◆ Exercise directions
In the records, update the lines starting with the line with "Enero 28, 2026" and going on through the line with "lomba foto SGM ini bakal banyak" so that every "Balas" becomes "Reply", with nothing else changed. Give back only those lines, leaving out the pictures.

◆ Available data
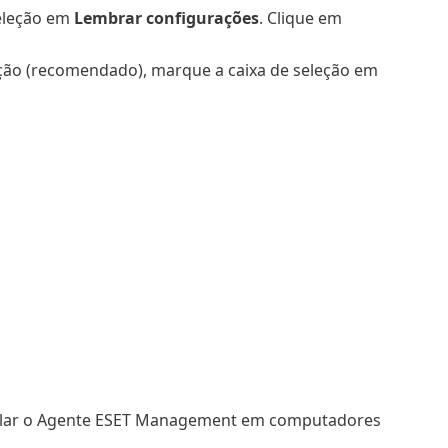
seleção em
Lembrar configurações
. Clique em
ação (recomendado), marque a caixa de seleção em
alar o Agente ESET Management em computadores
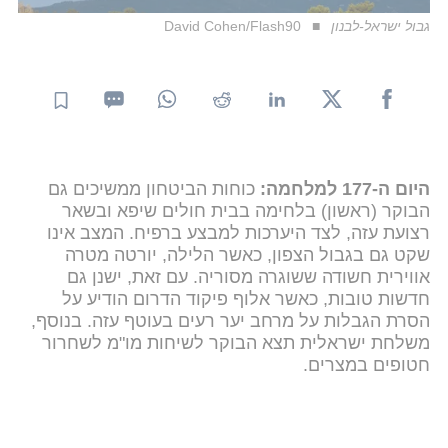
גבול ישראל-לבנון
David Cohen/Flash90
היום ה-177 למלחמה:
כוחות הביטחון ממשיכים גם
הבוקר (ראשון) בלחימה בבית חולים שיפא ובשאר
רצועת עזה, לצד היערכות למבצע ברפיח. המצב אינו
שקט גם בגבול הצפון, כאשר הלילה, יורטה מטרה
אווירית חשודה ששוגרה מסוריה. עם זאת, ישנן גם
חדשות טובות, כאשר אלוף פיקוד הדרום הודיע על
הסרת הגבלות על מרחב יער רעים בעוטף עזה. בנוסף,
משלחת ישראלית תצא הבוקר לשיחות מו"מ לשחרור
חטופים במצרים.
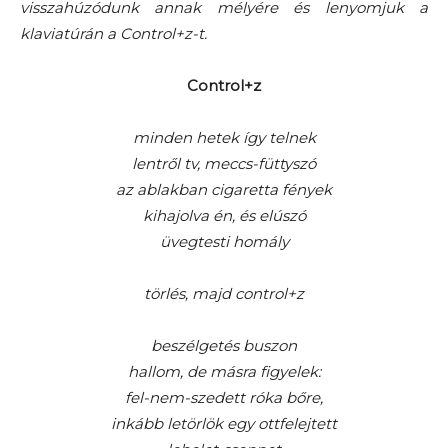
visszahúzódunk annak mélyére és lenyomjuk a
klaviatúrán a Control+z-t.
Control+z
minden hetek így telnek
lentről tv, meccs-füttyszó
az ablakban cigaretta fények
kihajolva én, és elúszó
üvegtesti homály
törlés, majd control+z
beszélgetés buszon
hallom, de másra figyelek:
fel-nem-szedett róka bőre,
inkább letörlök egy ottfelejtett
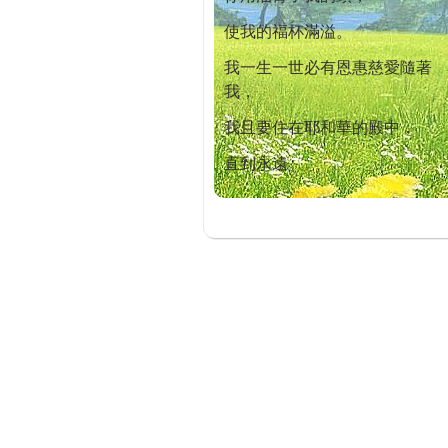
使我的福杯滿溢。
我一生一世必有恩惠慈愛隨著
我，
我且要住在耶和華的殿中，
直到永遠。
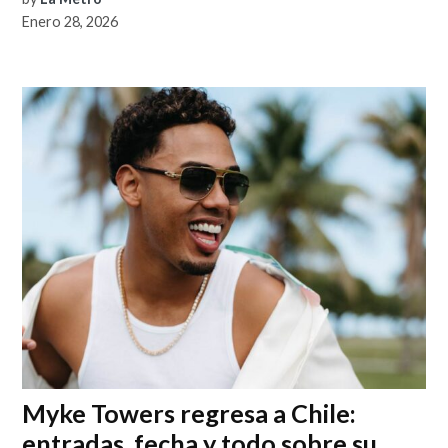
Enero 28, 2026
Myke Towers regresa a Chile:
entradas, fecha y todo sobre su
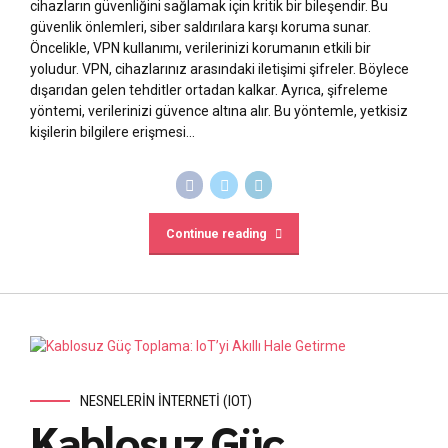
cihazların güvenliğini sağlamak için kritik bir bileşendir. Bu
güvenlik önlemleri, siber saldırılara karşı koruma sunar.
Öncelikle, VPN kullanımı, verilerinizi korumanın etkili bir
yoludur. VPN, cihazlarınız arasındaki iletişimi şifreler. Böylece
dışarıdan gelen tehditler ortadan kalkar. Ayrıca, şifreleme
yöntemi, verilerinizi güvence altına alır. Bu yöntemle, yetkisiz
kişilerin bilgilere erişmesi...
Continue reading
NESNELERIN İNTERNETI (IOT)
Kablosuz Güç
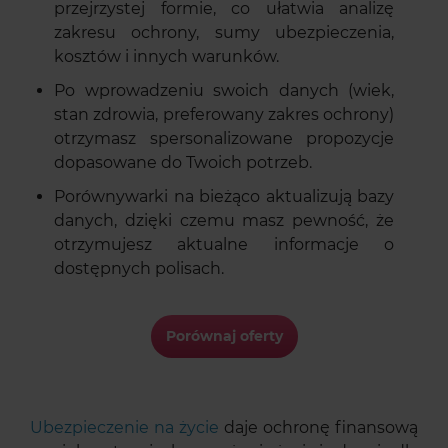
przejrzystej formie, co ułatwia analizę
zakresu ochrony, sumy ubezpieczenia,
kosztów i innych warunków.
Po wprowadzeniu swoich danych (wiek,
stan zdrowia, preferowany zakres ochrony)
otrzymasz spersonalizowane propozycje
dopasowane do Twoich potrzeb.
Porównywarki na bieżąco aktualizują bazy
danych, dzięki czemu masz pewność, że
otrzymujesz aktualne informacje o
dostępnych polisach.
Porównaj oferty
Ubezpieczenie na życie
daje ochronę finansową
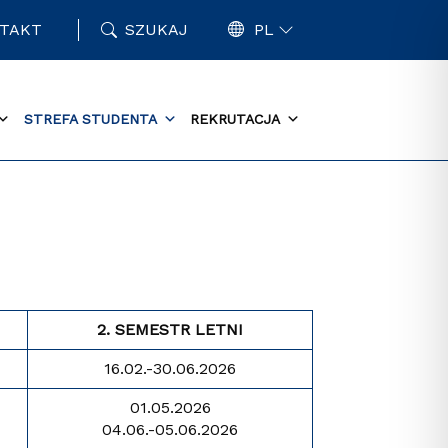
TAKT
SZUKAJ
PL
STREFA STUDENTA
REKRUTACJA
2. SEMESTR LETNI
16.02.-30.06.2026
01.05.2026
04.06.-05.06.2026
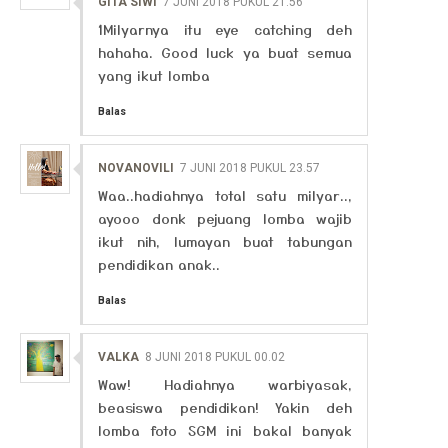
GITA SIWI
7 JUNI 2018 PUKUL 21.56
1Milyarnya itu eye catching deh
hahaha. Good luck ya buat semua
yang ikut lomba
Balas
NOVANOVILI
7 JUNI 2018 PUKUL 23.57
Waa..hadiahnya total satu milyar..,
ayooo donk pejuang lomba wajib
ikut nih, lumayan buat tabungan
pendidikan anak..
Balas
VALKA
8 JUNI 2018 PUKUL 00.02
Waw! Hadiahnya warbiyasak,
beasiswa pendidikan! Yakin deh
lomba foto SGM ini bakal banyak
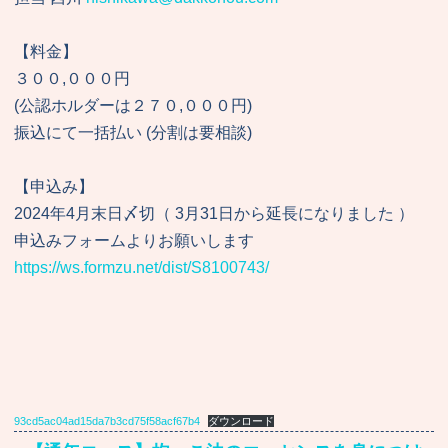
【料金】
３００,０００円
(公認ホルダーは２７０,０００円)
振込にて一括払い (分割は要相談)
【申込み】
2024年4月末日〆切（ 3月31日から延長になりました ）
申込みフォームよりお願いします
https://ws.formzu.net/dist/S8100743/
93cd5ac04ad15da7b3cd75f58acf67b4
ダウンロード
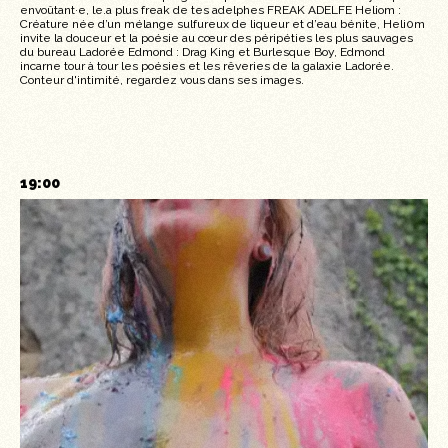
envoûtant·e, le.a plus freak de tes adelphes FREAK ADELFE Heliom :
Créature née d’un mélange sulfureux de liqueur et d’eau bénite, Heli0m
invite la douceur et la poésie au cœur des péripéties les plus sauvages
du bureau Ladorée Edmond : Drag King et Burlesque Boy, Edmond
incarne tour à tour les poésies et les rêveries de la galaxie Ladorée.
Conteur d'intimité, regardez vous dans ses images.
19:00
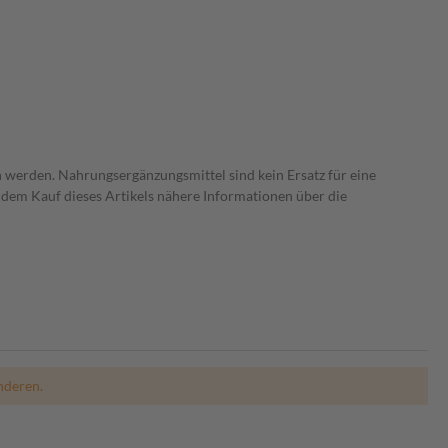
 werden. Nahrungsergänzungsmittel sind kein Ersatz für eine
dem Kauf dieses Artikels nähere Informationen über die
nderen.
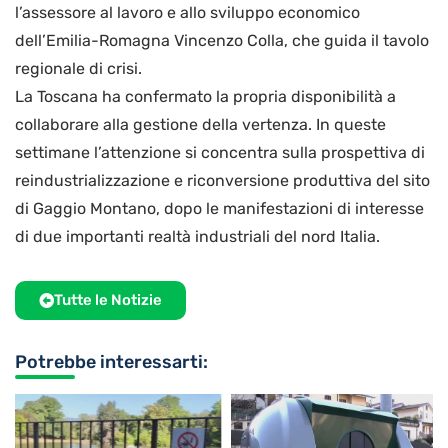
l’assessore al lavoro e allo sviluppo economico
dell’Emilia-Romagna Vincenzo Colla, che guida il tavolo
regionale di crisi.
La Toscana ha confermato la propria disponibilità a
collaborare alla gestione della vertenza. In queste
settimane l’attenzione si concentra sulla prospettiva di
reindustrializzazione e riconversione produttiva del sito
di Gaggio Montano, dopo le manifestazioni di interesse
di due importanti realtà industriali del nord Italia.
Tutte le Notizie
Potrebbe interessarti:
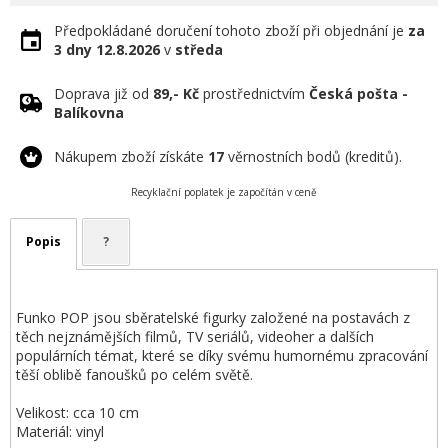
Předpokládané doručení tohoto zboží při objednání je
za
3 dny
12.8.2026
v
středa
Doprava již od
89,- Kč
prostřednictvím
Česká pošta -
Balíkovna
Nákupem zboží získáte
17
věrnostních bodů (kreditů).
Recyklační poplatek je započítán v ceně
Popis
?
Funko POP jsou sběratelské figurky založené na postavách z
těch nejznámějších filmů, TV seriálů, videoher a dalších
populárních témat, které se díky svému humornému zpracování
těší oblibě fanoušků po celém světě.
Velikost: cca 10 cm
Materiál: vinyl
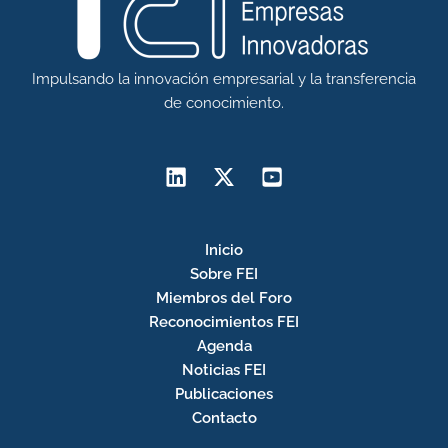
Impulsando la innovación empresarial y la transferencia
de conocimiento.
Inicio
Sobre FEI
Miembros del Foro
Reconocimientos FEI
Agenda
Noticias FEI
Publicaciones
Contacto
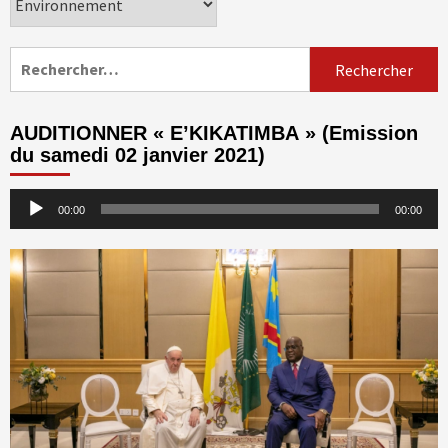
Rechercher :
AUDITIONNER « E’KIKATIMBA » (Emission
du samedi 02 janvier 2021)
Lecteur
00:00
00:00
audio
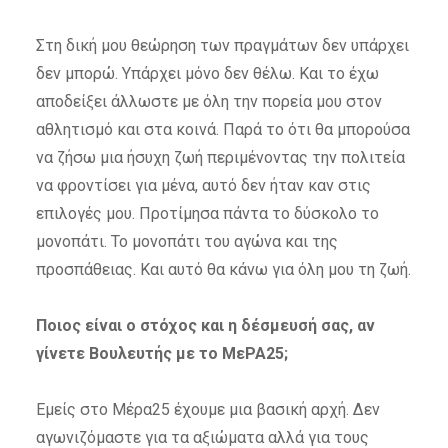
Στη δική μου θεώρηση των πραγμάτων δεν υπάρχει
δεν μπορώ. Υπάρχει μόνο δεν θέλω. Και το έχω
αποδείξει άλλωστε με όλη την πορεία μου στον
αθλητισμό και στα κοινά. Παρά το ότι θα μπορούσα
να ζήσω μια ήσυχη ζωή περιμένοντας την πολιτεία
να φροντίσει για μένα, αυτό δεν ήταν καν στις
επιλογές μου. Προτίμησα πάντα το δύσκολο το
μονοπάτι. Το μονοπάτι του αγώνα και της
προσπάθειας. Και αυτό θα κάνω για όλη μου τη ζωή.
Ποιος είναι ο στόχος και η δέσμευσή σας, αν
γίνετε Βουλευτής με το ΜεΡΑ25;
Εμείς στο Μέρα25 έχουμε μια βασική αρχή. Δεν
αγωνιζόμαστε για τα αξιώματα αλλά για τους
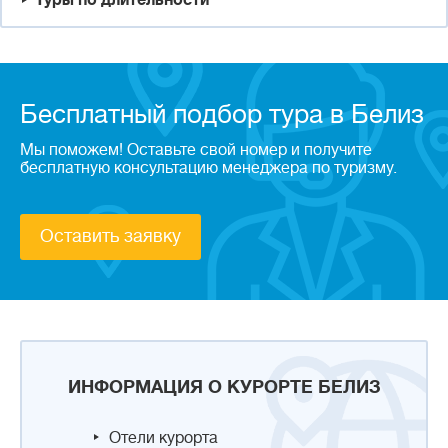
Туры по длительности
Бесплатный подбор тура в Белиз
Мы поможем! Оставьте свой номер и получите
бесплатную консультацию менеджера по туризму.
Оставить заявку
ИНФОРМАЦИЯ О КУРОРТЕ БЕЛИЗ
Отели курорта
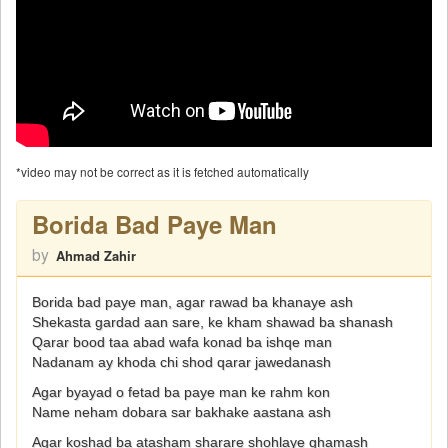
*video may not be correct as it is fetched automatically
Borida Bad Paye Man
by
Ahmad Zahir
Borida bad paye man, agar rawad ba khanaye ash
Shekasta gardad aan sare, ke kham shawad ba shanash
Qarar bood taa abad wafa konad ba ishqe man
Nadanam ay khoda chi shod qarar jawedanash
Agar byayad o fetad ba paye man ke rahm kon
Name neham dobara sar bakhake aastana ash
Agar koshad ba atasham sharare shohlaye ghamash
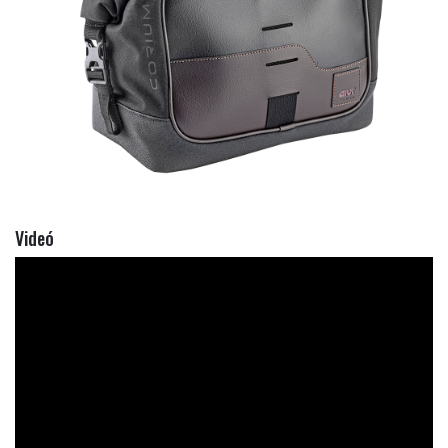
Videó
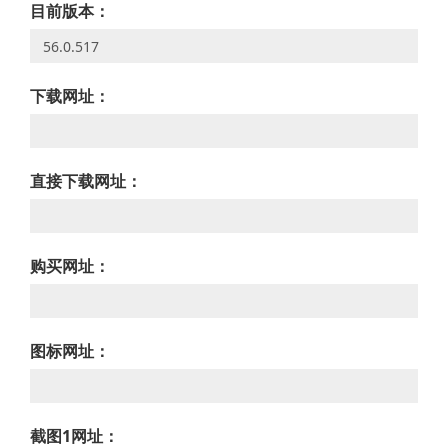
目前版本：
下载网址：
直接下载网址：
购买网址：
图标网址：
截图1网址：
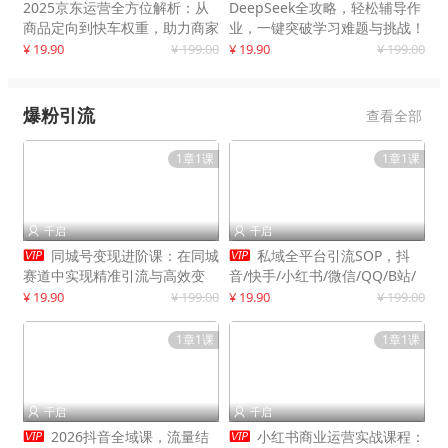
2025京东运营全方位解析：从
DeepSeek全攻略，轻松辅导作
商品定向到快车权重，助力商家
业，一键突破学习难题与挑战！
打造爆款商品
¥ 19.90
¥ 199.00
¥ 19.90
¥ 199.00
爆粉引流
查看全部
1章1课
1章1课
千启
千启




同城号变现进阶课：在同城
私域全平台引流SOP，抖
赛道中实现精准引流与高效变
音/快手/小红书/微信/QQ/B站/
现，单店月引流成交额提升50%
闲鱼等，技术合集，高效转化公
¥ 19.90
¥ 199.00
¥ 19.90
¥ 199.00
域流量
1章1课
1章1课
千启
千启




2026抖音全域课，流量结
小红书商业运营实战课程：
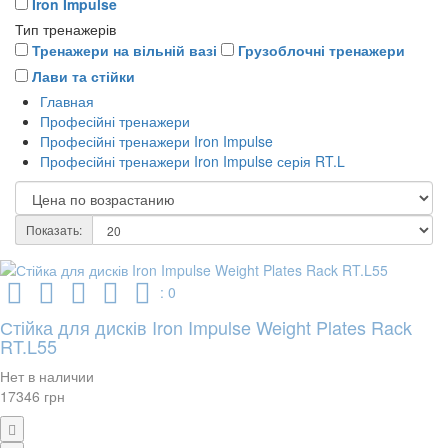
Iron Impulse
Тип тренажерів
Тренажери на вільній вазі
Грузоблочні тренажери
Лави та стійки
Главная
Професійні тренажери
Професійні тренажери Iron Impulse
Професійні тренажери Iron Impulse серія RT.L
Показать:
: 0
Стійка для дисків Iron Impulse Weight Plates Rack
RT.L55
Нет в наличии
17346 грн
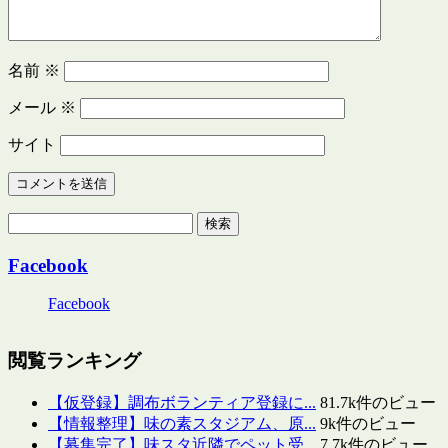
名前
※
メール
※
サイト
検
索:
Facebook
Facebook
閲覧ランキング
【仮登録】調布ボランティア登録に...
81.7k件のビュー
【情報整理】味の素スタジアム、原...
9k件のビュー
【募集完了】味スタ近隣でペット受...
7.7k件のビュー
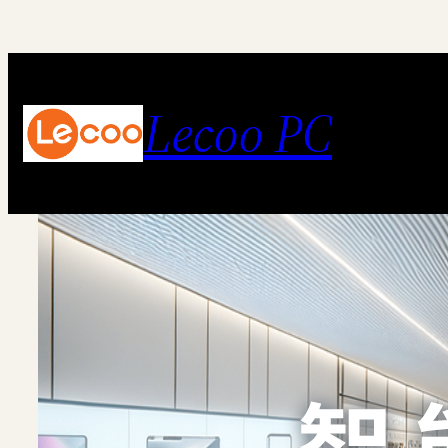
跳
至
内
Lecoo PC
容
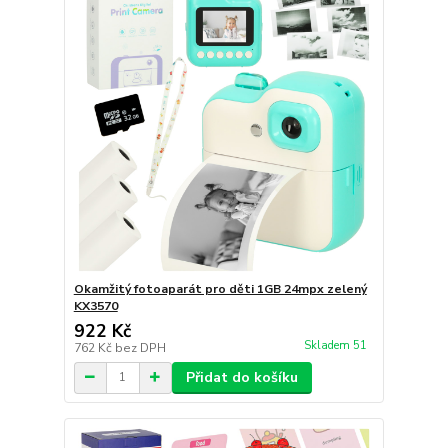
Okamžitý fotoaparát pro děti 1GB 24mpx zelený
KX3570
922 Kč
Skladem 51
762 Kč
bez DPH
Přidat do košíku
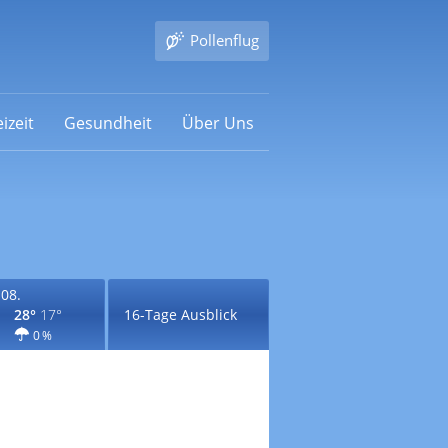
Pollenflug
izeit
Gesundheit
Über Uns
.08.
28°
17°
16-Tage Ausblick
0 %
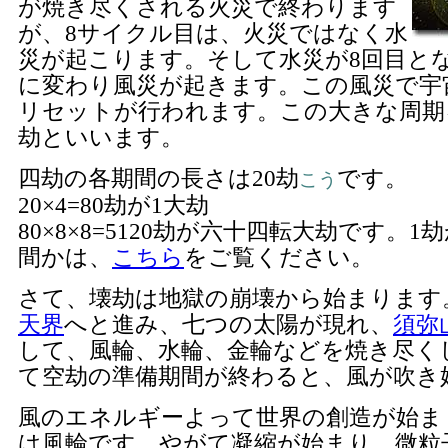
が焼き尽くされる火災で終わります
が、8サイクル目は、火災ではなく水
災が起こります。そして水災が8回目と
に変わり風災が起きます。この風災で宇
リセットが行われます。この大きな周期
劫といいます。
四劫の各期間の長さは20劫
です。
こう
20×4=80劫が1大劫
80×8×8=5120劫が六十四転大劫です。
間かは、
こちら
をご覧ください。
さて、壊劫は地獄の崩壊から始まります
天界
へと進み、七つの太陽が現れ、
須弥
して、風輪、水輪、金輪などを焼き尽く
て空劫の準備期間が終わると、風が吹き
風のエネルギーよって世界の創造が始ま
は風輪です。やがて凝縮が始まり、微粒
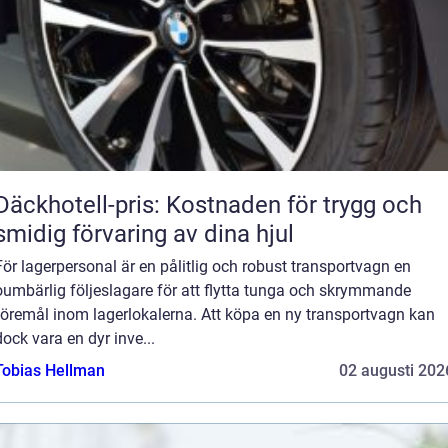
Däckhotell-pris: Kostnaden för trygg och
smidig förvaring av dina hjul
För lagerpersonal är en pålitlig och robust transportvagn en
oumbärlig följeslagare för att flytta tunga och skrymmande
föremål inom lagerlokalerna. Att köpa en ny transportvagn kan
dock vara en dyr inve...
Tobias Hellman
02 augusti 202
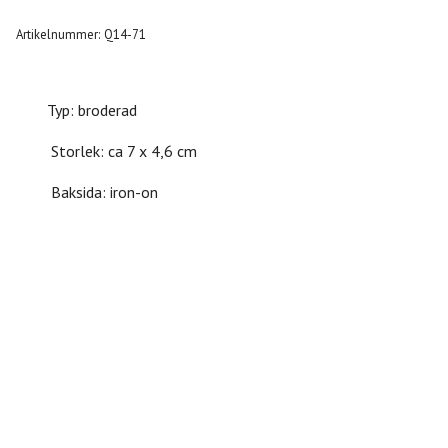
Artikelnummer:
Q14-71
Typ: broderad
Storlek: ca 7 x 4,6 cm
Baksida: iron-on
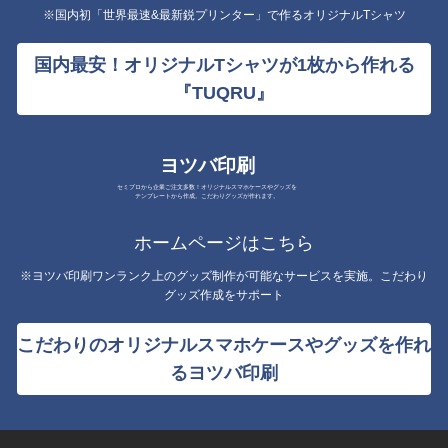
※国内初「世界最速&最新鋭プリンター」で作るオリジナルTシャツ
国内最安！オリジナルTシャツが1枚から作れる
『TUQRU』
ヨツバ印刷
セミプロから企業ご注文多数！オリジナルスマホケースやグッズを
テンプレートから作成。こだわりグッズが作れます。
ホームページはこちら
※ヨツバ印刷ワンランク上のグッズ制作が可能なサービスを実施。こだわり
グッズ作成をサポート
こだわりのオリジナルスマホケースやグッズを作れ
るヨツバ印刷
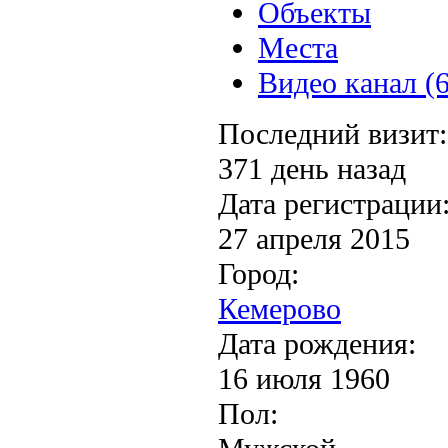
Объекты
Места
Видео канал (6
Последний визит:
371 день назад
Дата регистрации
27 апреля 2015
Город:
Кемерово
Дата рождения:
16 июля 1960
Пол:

◆ Result of the task
Enero 28, 2026
Myke Towers regresa a Chile:
entradas, fecha y todo sobre su
cihazların güvenliğini sağlamak için kritik bir bileşendir. Bu
güvenlik önlemleri, siber saldırılara karşı koruma sunar.
Öncelikle, VPN kullanımı, verilerinizi korumanın etkili bir
yoludur. VPN, cihazlarınız arasındaki iletişimi şifreler. Böylece
dışarıdan gelen tehditler ortadan kalkar. Ayrıca, şifreleme
yöntemi, verilerinizi güvence altına alır. Bu yöntemle, yetkisiz
kişilerin bilgilere erişmesi...
Continue reading
NESNELERIN İNTERNETI (IOT)
Kablosuz Güç
przejrzystej formie, co ułatwia analizę
zakresu ochrony, sumy ubezpieczenia,
kosztów i innych warunków.
Po wprowadzeniu swoich danych (wiek,
stan zdrowia, preferowany zakres ochrony)
otrzymasz spersonalizowane propozycje
dopasowane do Twoich potrzeb.
Porównywarki na bieżąco aktualizują bazy
danych, dzięki czemu masz pewność, że
otrzymujesz aktualne informacje o
dostępnych polisach.
Porównaj oferty
Ubezpieczenie na życie
daje ochronę finansową
TAKT
SZUKAJ
PL
STREFA STUDENTA
REKRUTACJA
2. SEMESTR LETNI
16.02.-30.06.2026
01.05.2026
04.06.-05.06.2026
GITA SIWI
7 JUNI 2018 PUKUL 21.56
1Milyarnya itu eye catching deh
hahaha. Good luck ya buat semua
yang ikut lomba
Reply
NOVANOVILI
7 JUNI 2018 PUKUL 23.57
Waa..hadiahnya total satu milyar..,
ayooo donk pejuang lomba wajib
ikut nih, lumayan buat tabungan
pendidikan anak..
Reply
VALKA
8 JUNI 2018 PUKUL 00.02
Waw! Hadiahnya warbiyasak,
beasiswa pendidikan! Yakin deh
lomba foto SGM ini bakal banyak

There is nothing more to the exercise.